Monday, January 7, 2013

"Very nice, but not for us" The New Yorker Staff

(I began this blog two years ago partly to document my journey into e-publishing. Back then I was stunned by the freedom and the benefits. The landscape has changed partly because traditional publishers have finally come down off their high horse and are trying to muscle their way to dominate this cash cow.  The Amazon ebook review process, once simple and innocent, has deteriorated and many have found a way to game the system.  The tsunami of free books makes it harder to get traction and build sales. Last year I gave a talk at the East Hampton Library on this subject and they have asked me to do so again.  I re-read some of my remarks and thought it was a good idea to remind myself and others, too, of how thrilling e-publishing was and still remains.)  Below is part of my original talk.

I never thought I’d be the one reporting a miracle.  This is not miracle like or miracle-ish.  It is an out and out miracle.  Think of it like this. Suppose you had a manuscript that you had kept in a drawer for several years without any hope of having it published.  Suppose you had been traditionally published but your book or books had gone out of print and the publisher had simply abandoned you.  Suppose you had a college thesis or a really good short story that The New Yorker had seen fit to reject but scrawled - “very nice but not for us” at the bottom.  (What does that mean, by the way?)  Now suppose I told you that there was a way for you to get that story or that thesis or those backlist books in front of millions of people in several countries at no cost to you and that customers could sample your work and then buy it by clicking an icon and that you would instantly see that sale go through in your accounts just as if you ran your own store and rang sales on a register.  And suppose this went on twenty-four hours a day seven days a week, year after year without anyone (not Random House, not Simon and Schuster, not even the government) interfering?

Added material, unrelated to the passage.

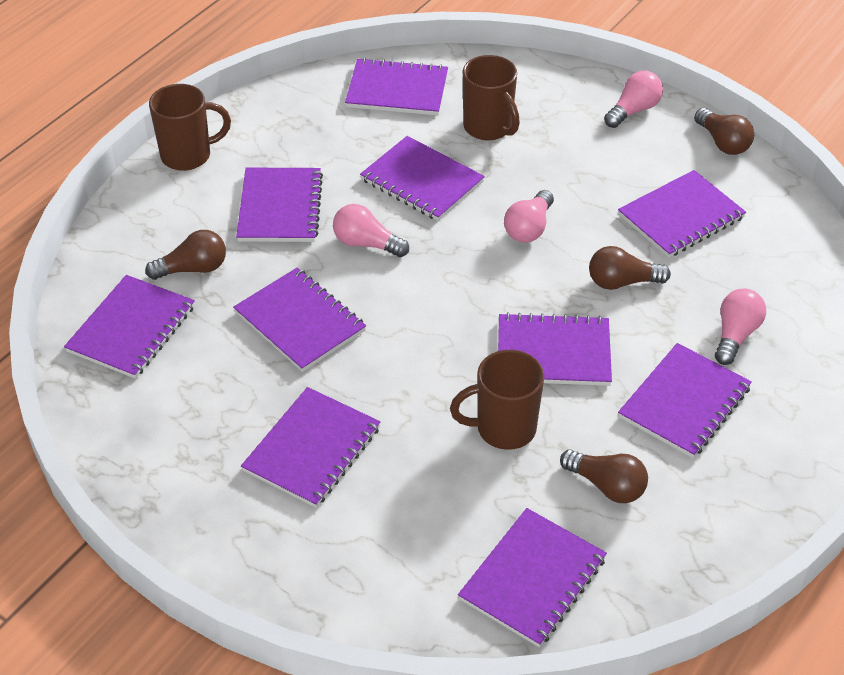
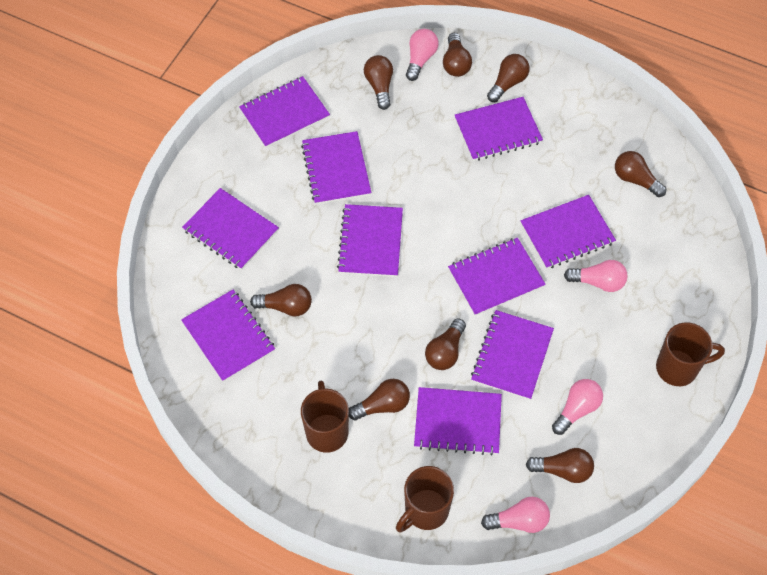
brown light bulb: 4 -> 8

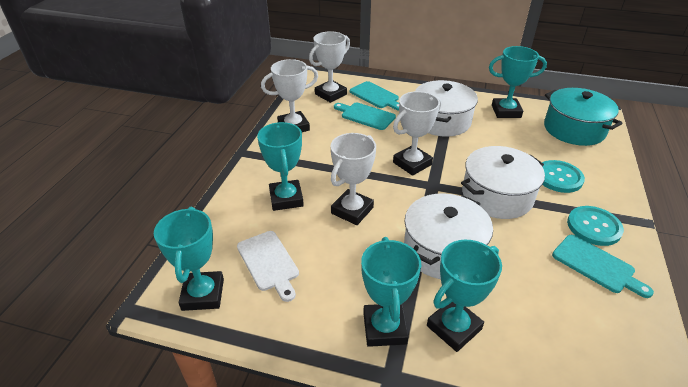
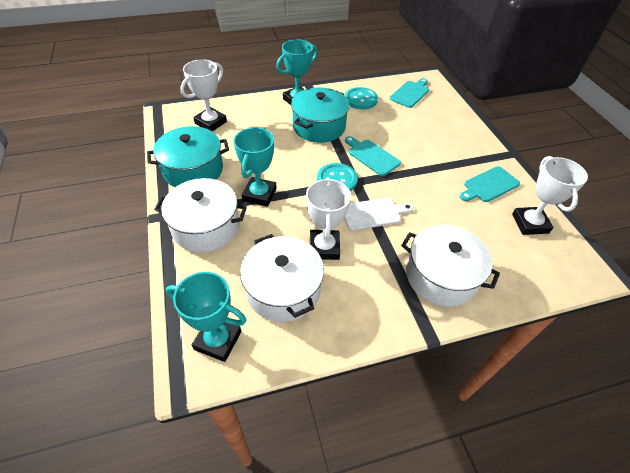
turquoise pot: 1 -> 2
turquoise trophy: 5 -> 3
white trophy: 4 -> 3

That is the reality of e-publishing.  It is as monumental as the printing press and anyone can do it. Anyone who has a manuscript they believe in and a couple of hours to spare and can follow some fairly straightforward directions.  Are there awful ebooks? Yes, and some of them sell really well but good ones sell well, too.

Here’s where human nature steps in and tries to thwart you.  Especially senior human nature. The brain seizes up, the will refutes ability.  I can’t.  I can’t. Too hard. Too complicated.  Too technological.  I’m afraid of the remote, how can I possibly format a manuscript.   What does digital mean anyway?  What’s a platform?  I know what a loading platform is in a shipping plant. It’s where the boxes wait to go onto the trucks.

There’s a time of day when the mind works best.  Mine is between 7 am and 9 a.m.  Find which time is best for you and venture in.  Since I began this journey two and a half years ago, information on how to accomplish e-publishing is abundant. Put your question into Google and many, many answers will come up.  Getting your manuscript up on the Amazon platform is not the end of the journey but it is an excellent beginning. 


  1. I've only been at this ebook thing for a year and a half, and you're right - there are definite changes already. (The review thing is no picnic anymore, that's for sure!) But it's still a miracle in my eyes, too. A year ago this month, I quit my full-time job so I could write. I've been floating around in a sense of grateful awe this month. Who would ever have guessed that my childhood dream would be fulfilled through things called "Amazon" and "ebooks"?